Mining social media

Testing different packages and tools to mine Twitter and Instagram.

Last updated on Jun 11, 2020 3 min read Data Analytics

Purpose

This evaluation was carried out as a researcher request to test methods for extracting data from the social media accounts of The United Nations [Twitter (UN) and Instagram (unitednations)].

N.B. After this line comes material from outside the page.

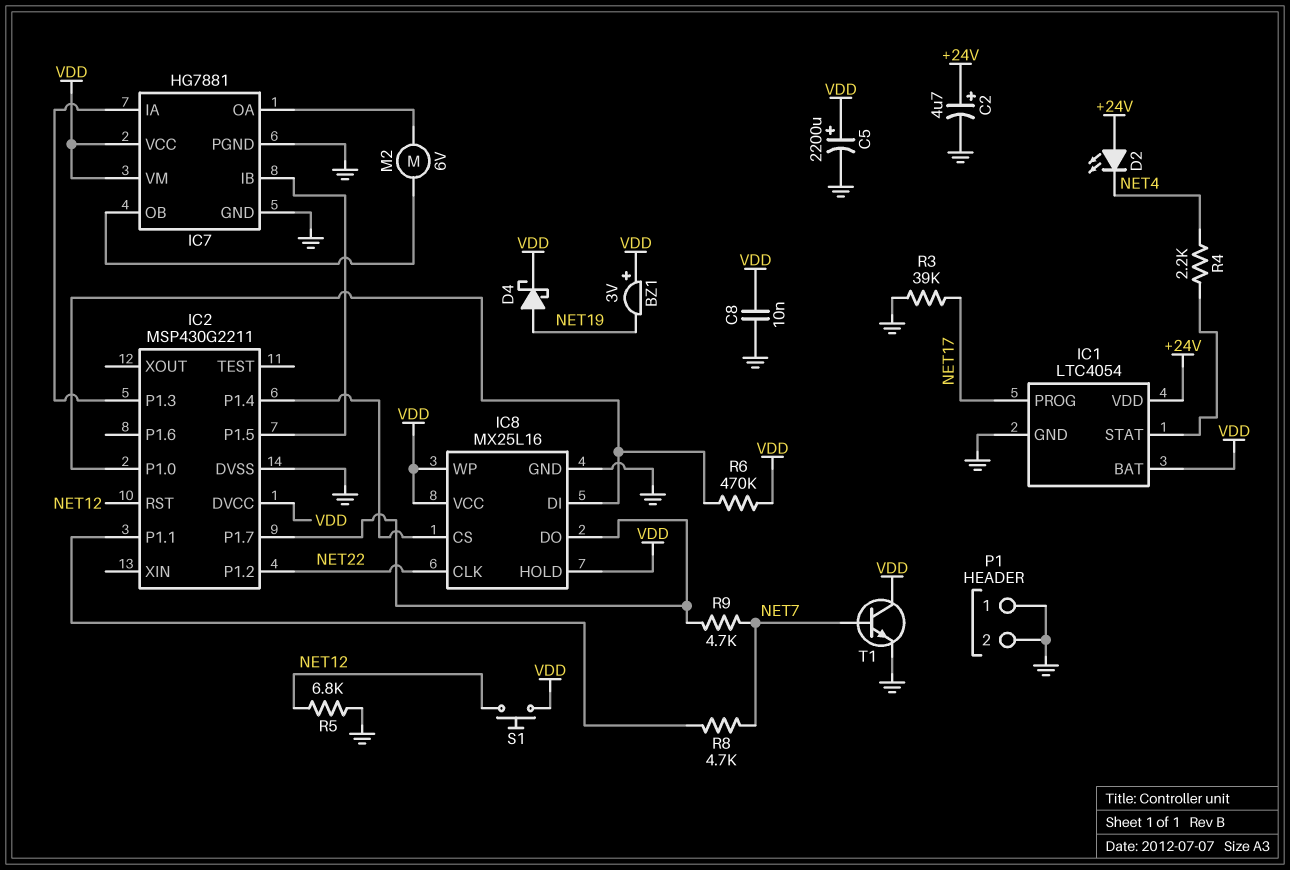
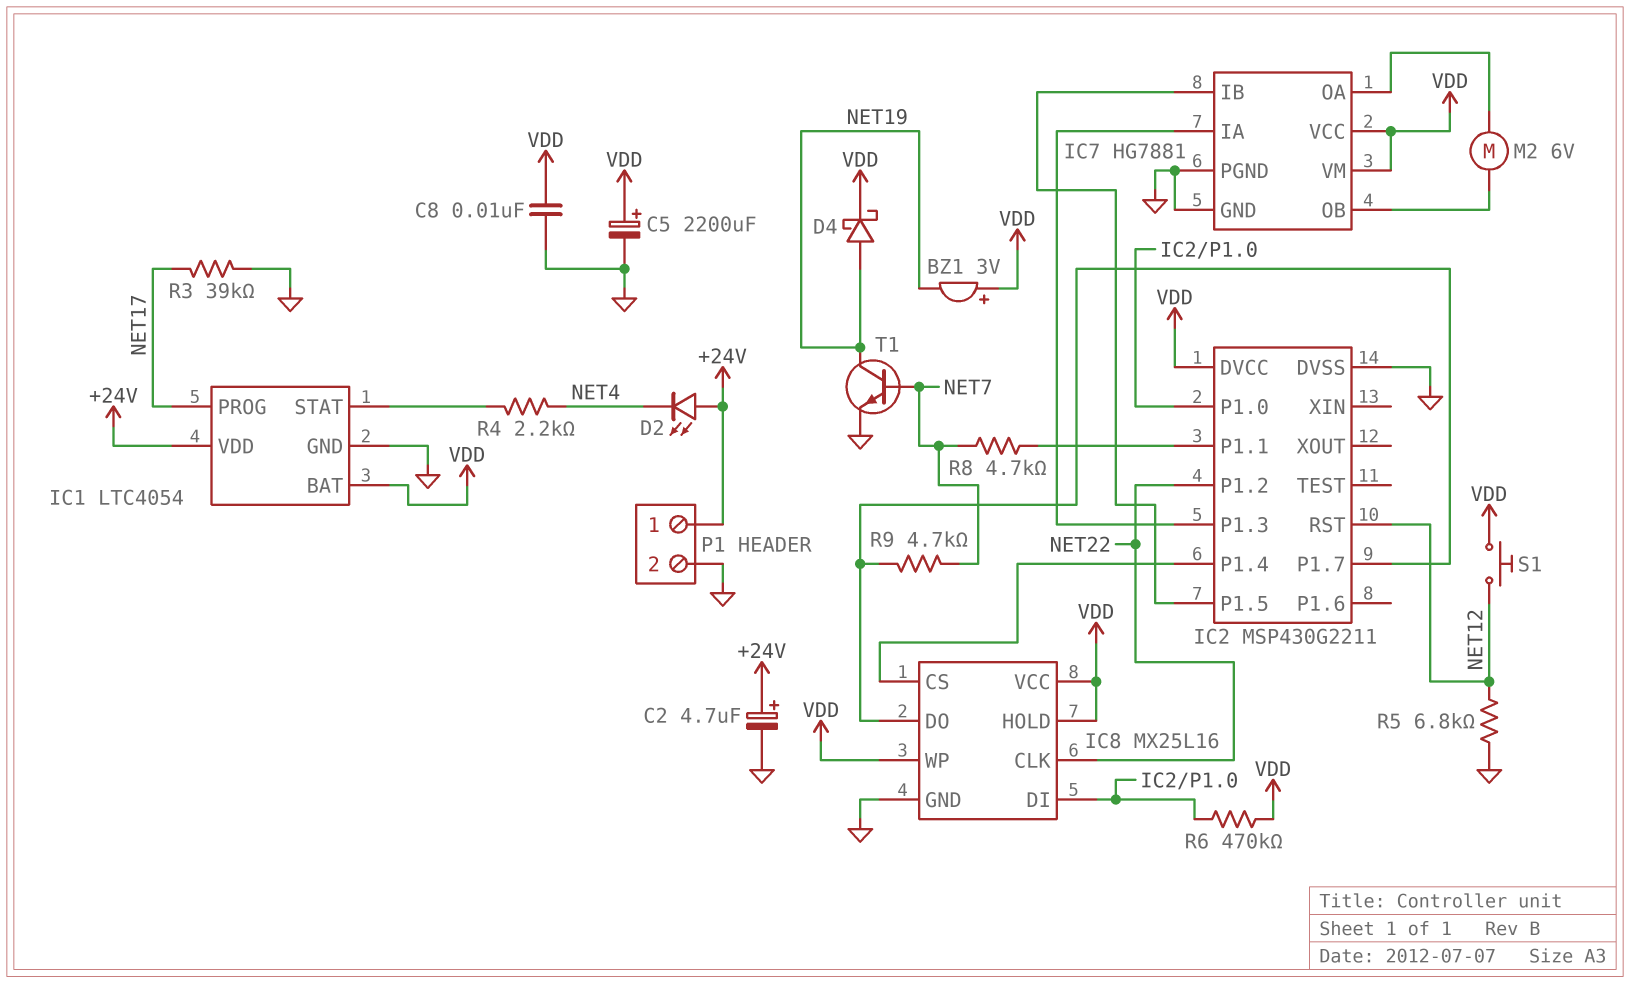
P1 pin 1: GND -> +24V
T1: NPN (B NET7, C VDD, E GND) -> NPN (B NET7, C NET19, E GND)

Social media data typically describes information created and curated by individual users and collected using public platforms. ¹ As social media platforms have increasingly become an integral part of everyday life, data gathered from these services have become more and more interesting for academic researchers.

Researcher Goal

[05/05/2020] - “For both twitter and Instagram, I only want the main UN account: @UN (twitter) and unitednations (Insta). Is it possible to get tweets from all of 2019?”

Limitations & Constraints

Traditional social media scrapers either use a browser to access data from a web page, or they extract it manually through an API endpoint (Application Programming Interface). Web APIs are generally used to deliver data in a form that computers can understand and use.

A number of tools were used in this evaluation as each has their own strengths and weaknesses. The Twitter code using using the Twitter API and an approved access token. The Instagram code and software crawls public Instagram data via the author’s Profile without the need to have access to the official API.

Access conditions

Not all APIs work the same way and each has certain limitations as how they are implemented.

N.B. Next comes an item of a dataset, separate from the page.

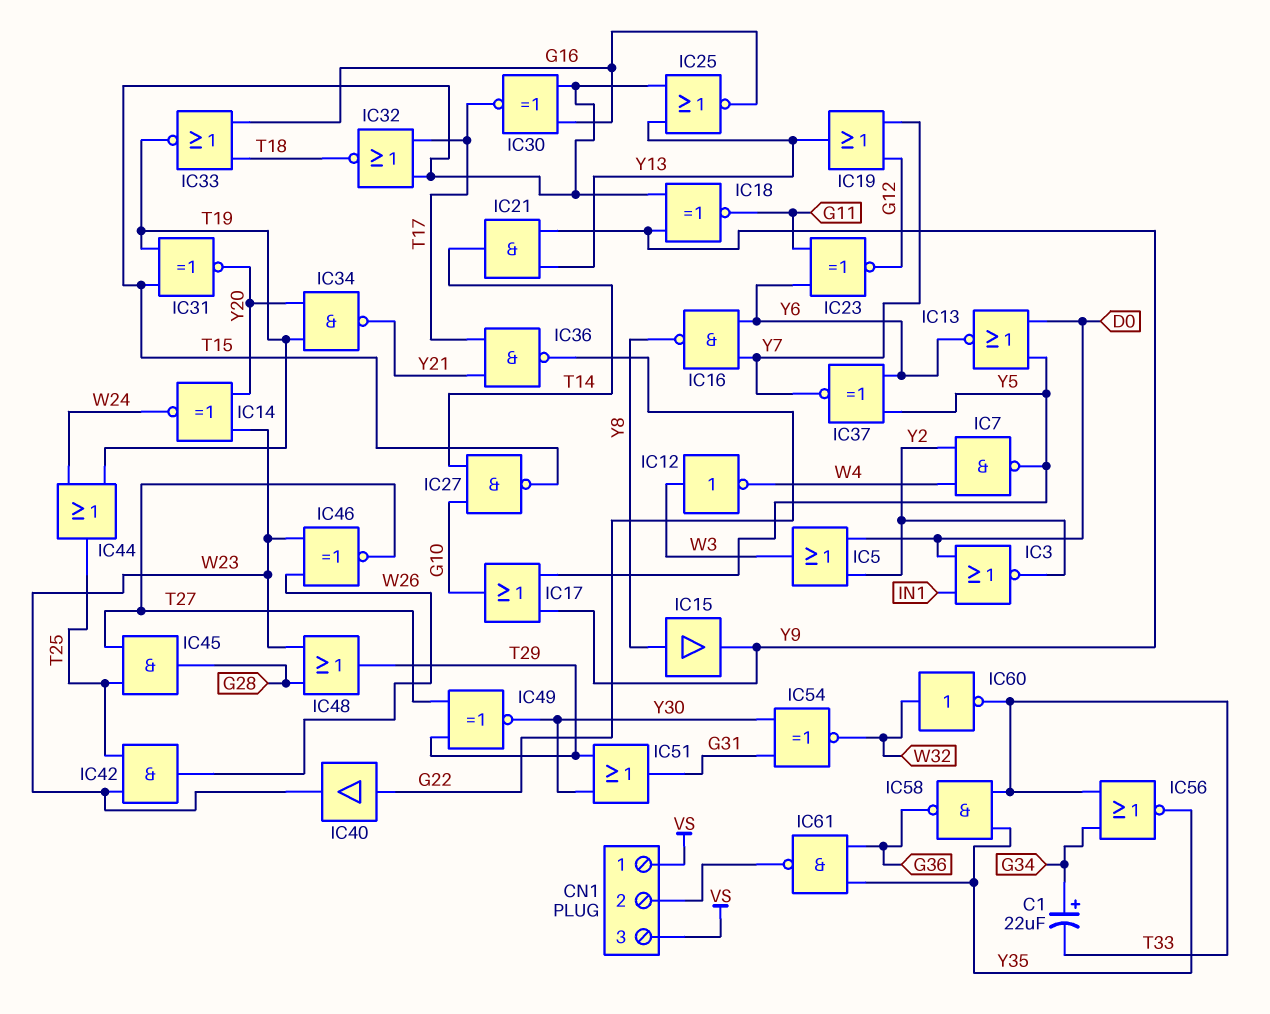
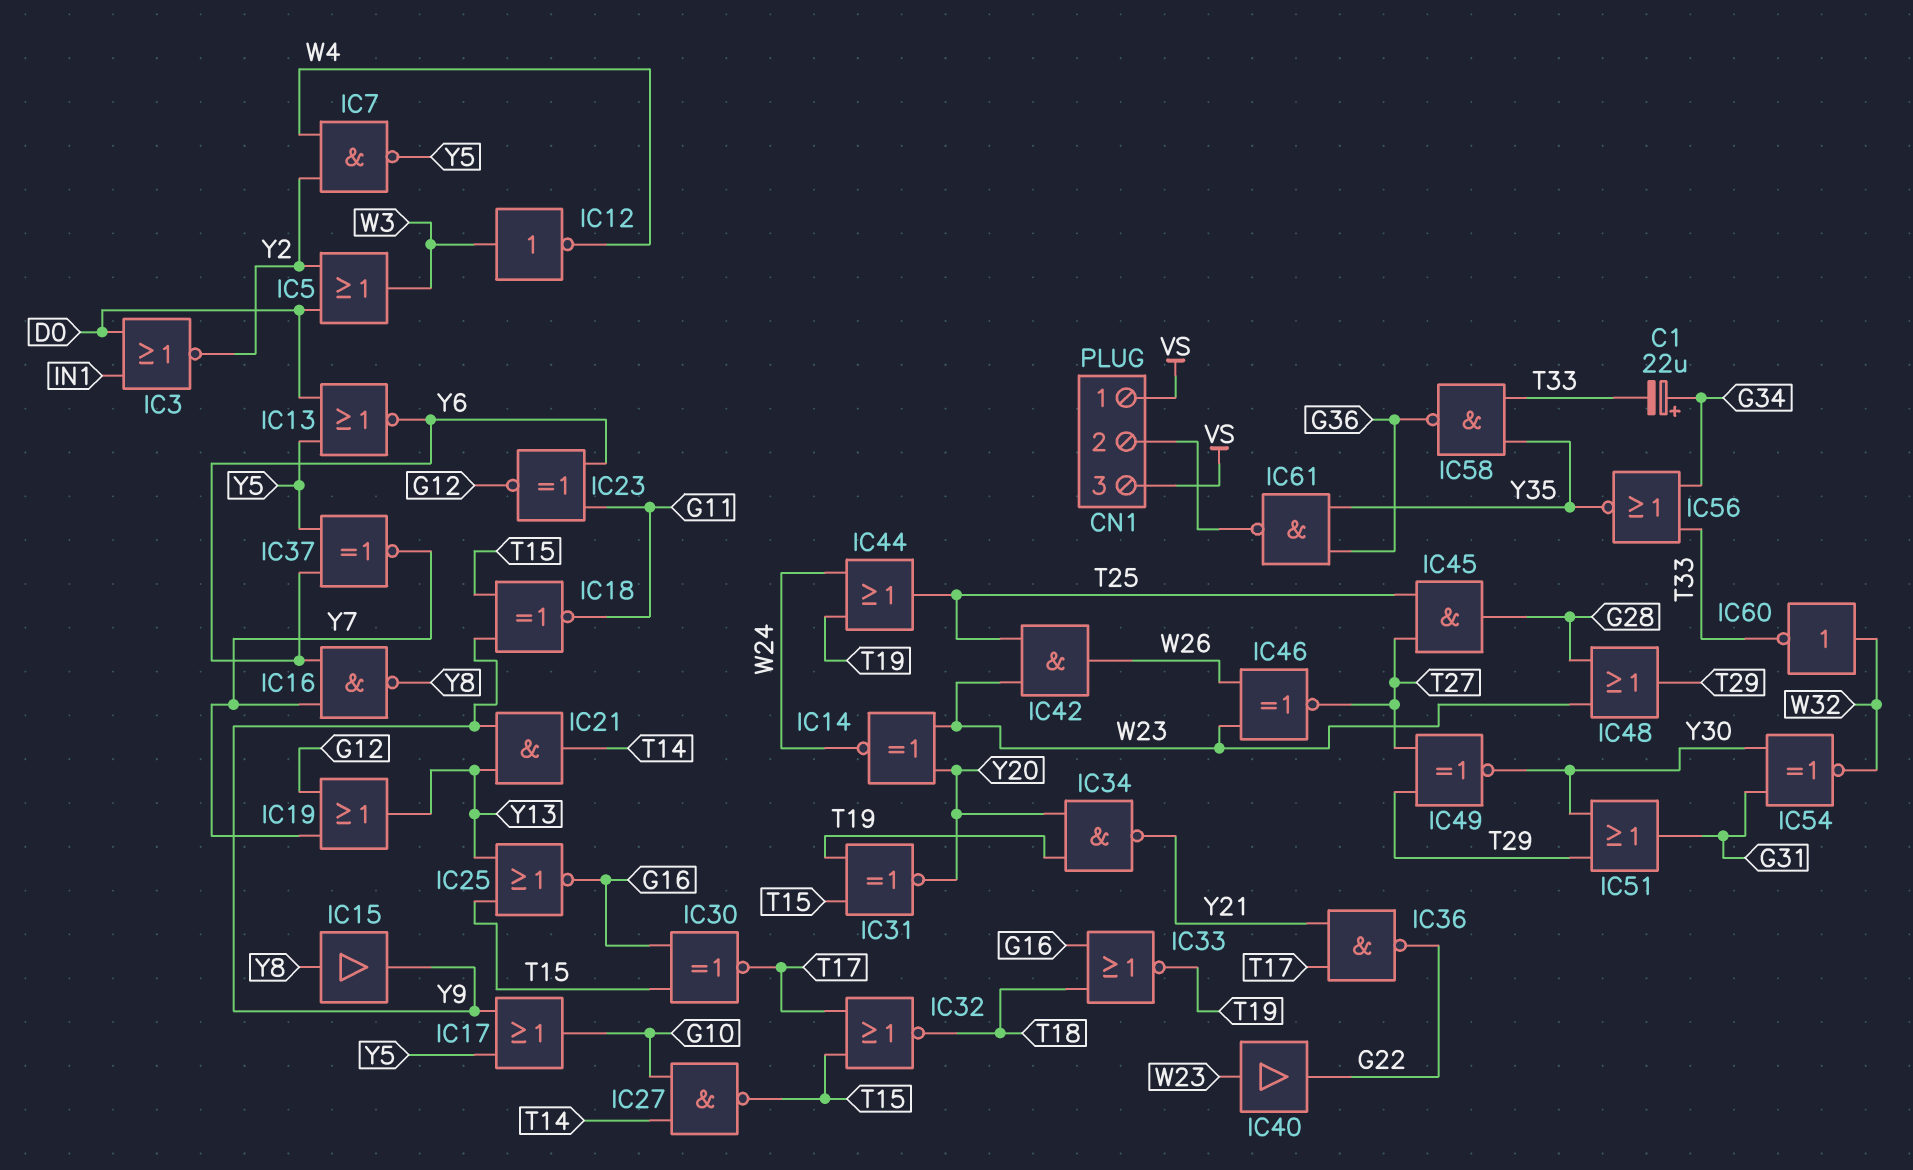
IC40: buffer (in G22, out W23) -> buffer (in W23, out G22)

The standard (free) Twitter API limits general searches by setting limits on the total number of tweets that can be captured and only allowing you to collect tweets going over the past 10 days.Neither of the standard API mechanisms support working with historical tweets.
Using the Instagram API requires an access token. Access requests must go through a App Review process that specifying ‘the type of data your app will be requesting from users and describing how you will use that data.’ ¹

NB: The InstaCrawlR code tested extracts the metadata for a large number of Instagram posts that include a particular hash-tag. While this may have some further utility in carrying ut social network analysis (SNA), it is not useful for collecting data from a specific account.

Ethics

The datasets created are raw datasets that have not been anonymised or cleaned. Appropriate care should be taken displaying any personal user information contained without appropriate ethics approval.

Results

Datasets summary

Application	Dataset	Filename
rtweet	3238 tweets	rtweet-UN-2985.csv
tweepy	3248 tweets	tweepy-UN-3248.csv
InstaCrawlR	3287 posts	InstaCrawlR-UN-3287.csv
4K Stogram (Instagram)	5,236 photos/videos	unitednations.zip (3.17GB on disk)
TAGS (Twitter)	2985 tweets	TAGS-Archive-UN-2985.csv